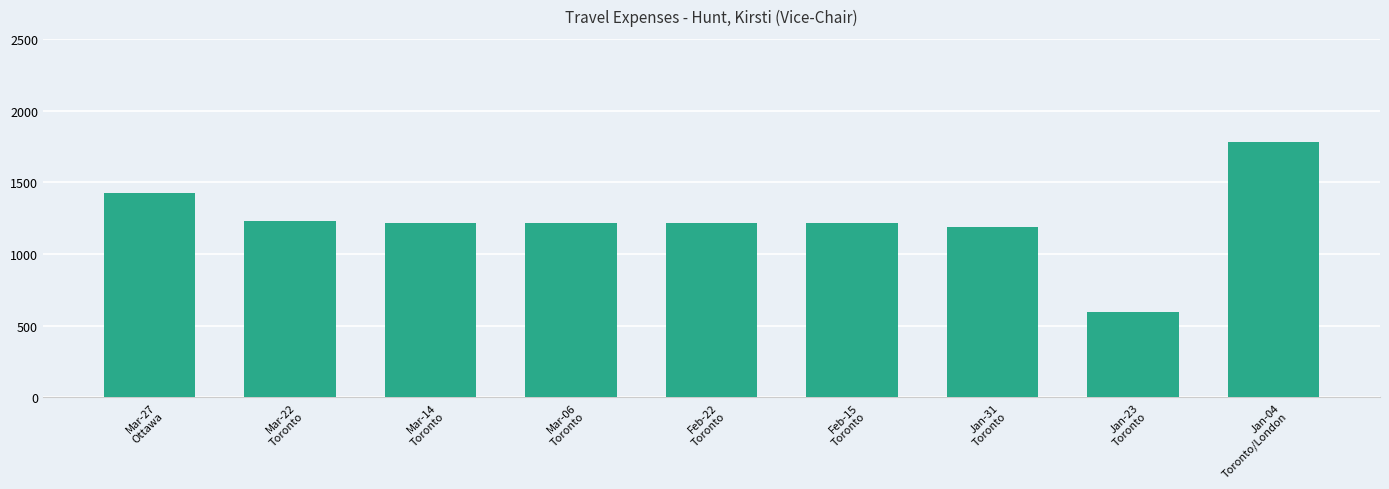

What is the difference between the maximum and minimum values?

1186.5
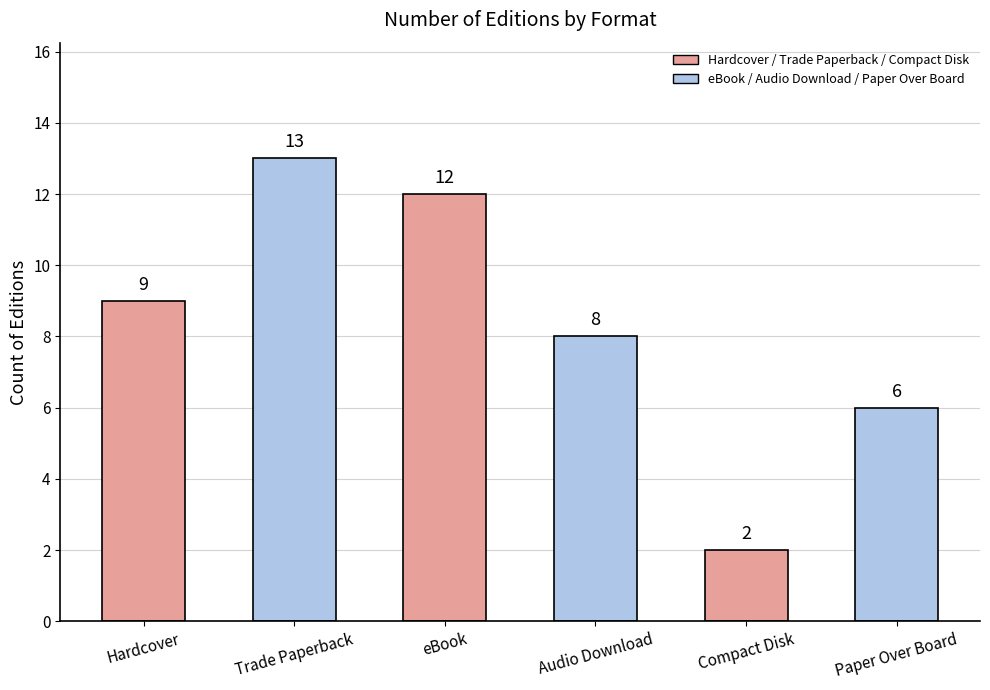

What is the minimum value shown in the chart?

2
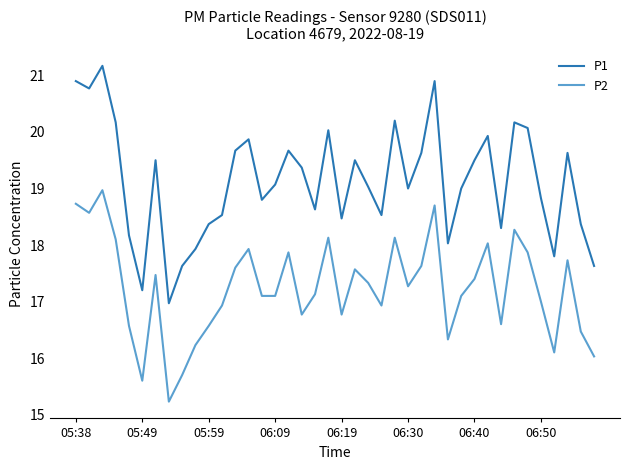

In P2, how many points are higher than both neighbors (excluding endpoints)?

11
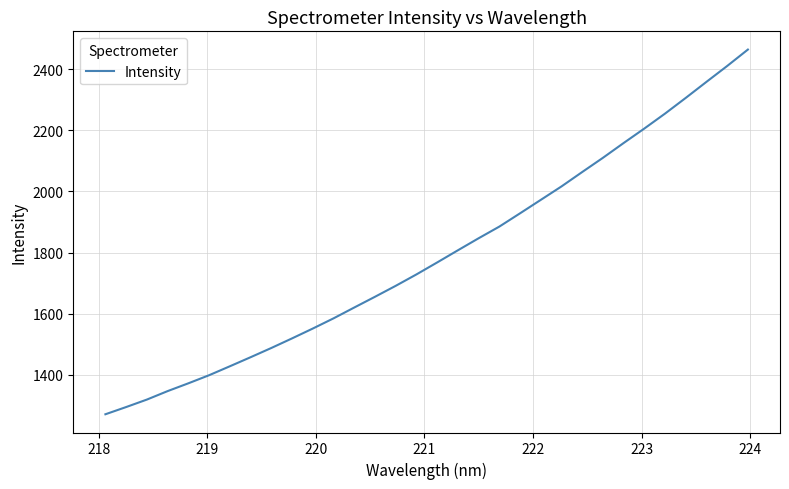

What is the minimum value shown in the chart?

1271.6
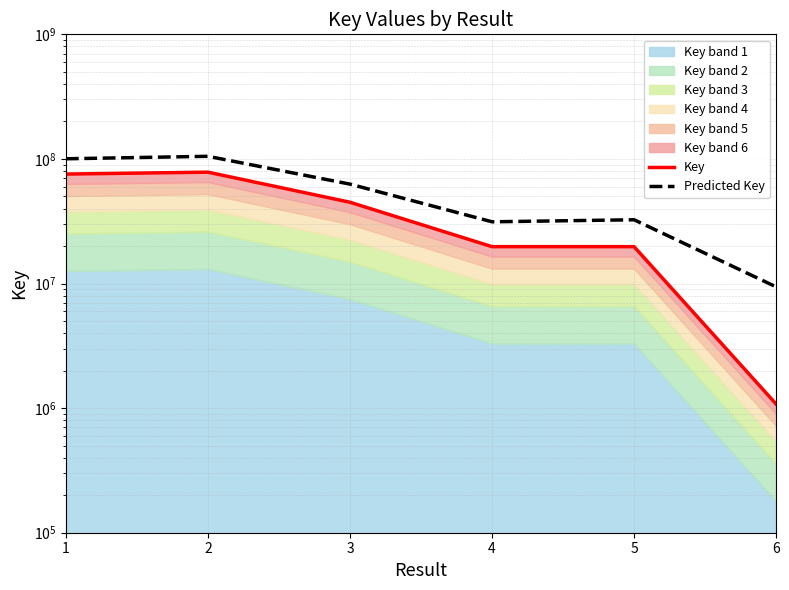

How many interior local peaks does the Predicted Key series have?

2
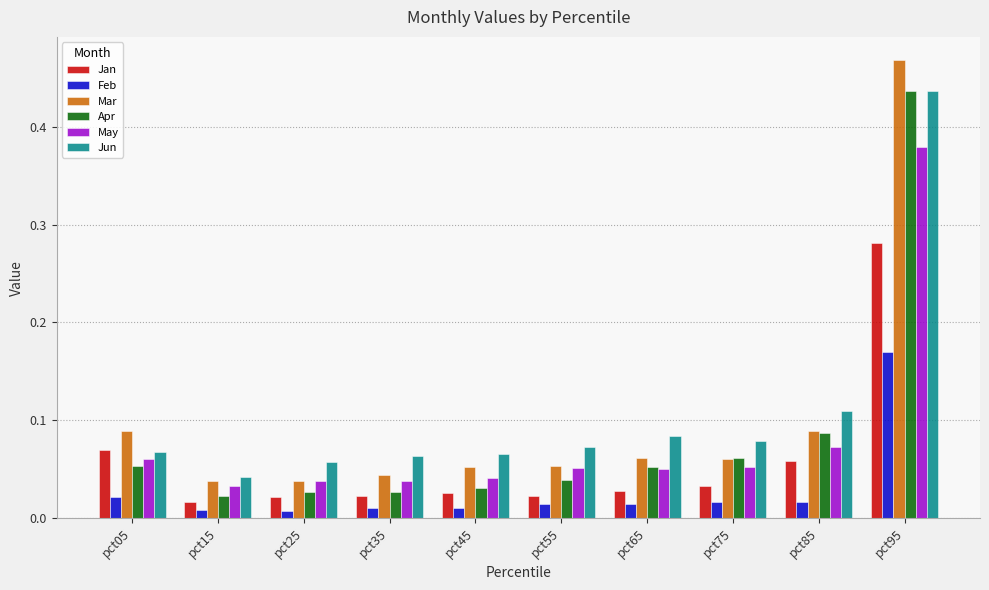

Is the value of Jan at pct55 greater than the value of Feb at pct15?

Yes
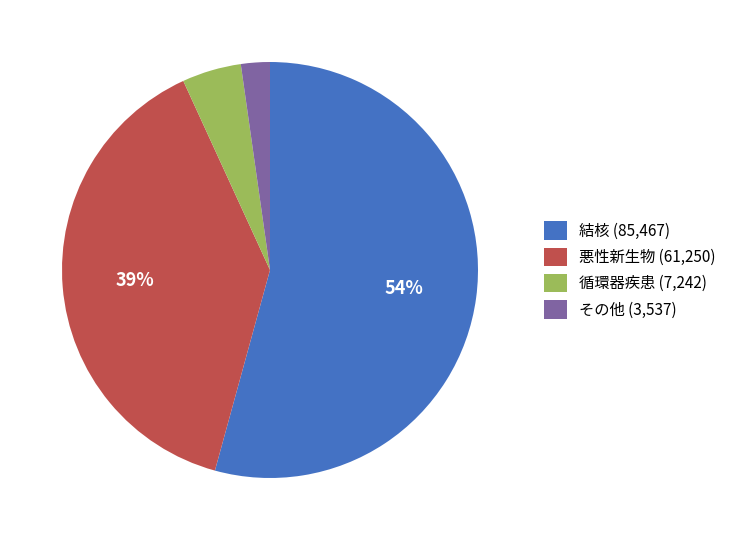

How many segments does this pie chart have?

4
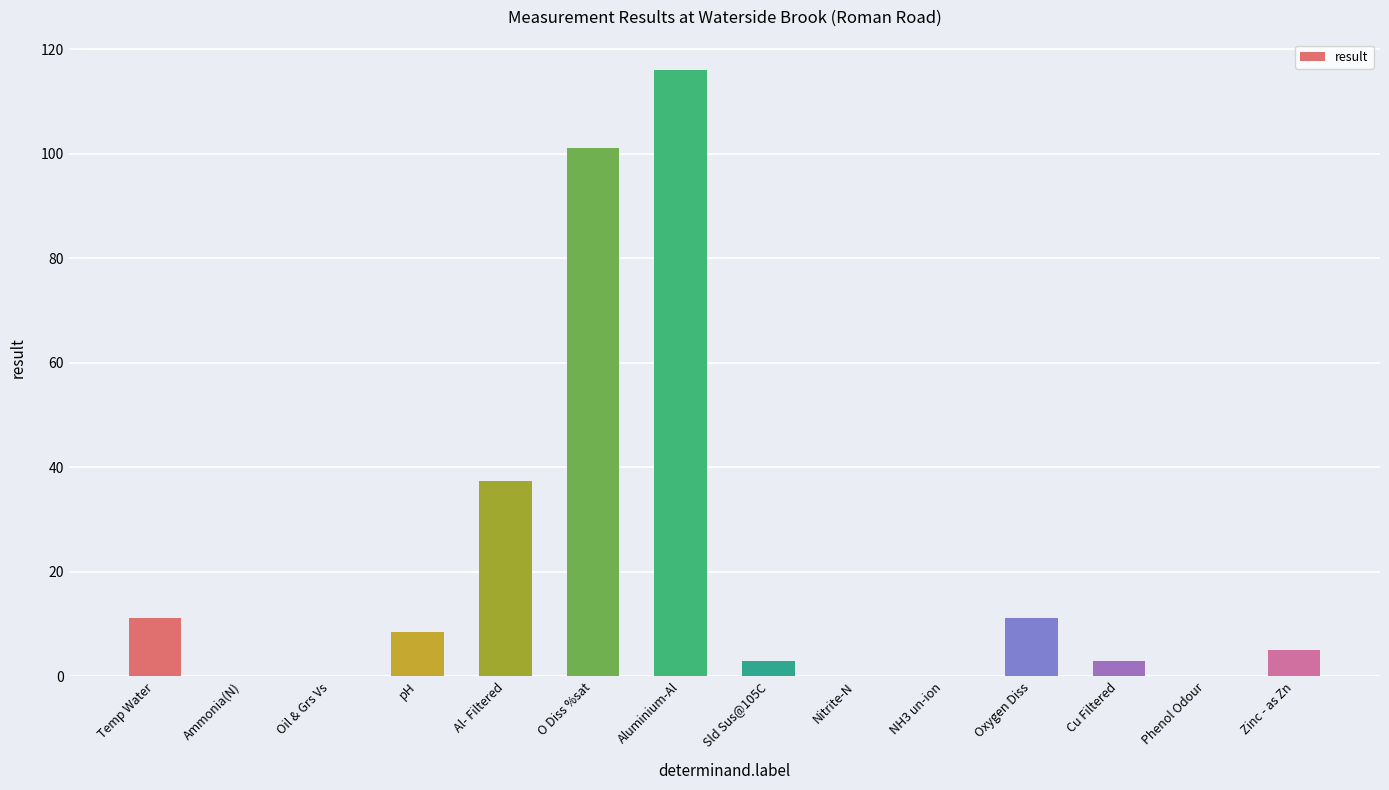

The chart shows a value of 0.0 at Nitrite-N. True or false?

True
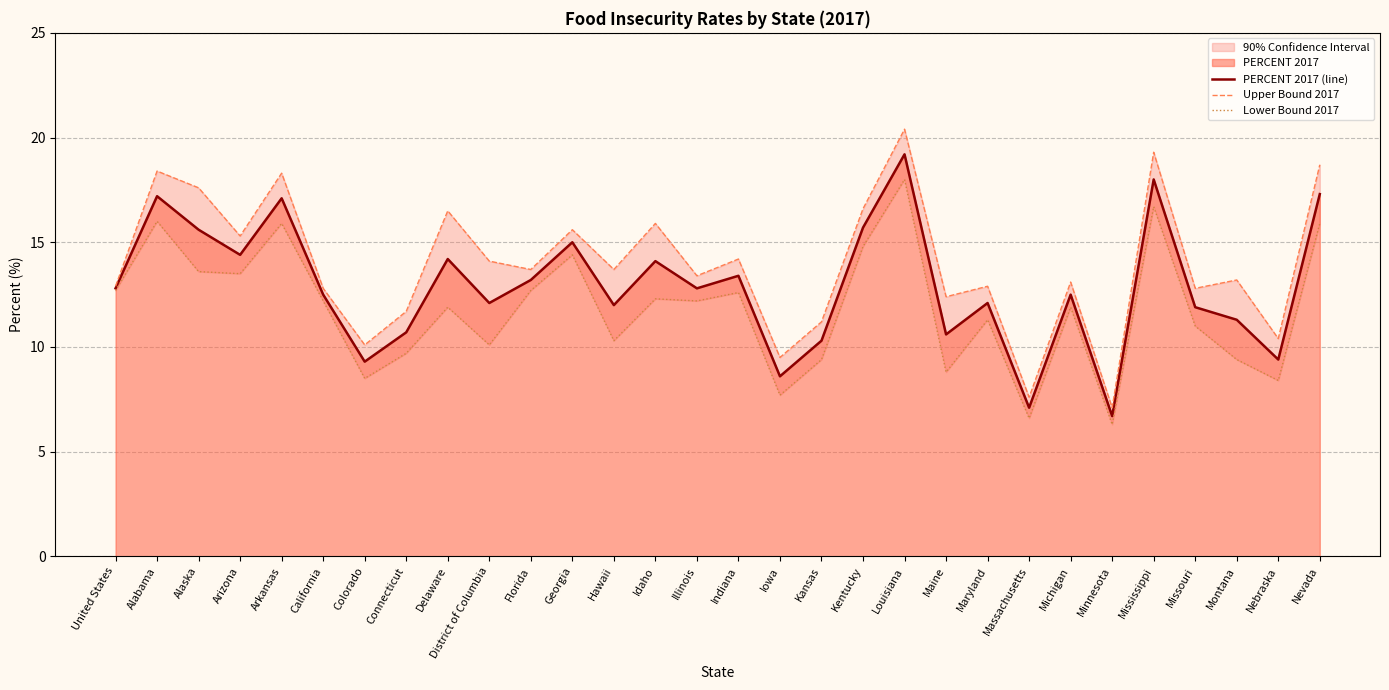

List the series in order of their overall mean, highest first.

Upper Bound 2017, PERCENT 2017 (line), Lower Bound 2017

__What the exercise asks__:
Copy out all of the data above word for word, omitting the pictures.

__Result of this task__:
What is the difference between the maximum and minimum values?

1186.5

What is the minimum value shown in the chart?

2

In P2, how many points are higher than both neighbors (excluding endpoints)?

11

What is the minimum value shown in the chart?

1271.6

How many interior local peaks does the Predicted Key series have?

2

Is the value of Jan at pct55 greater than the value of Feb at pct15?

Yes

How many segments does this pie chart have?

4

The chart shows a value of 0.0 at Nitrite-N. True or false?

True

List the series in order of their overall mean, highest first.

Upper Bound 2017, PERCENT 2017 (line), Lower Bound 2017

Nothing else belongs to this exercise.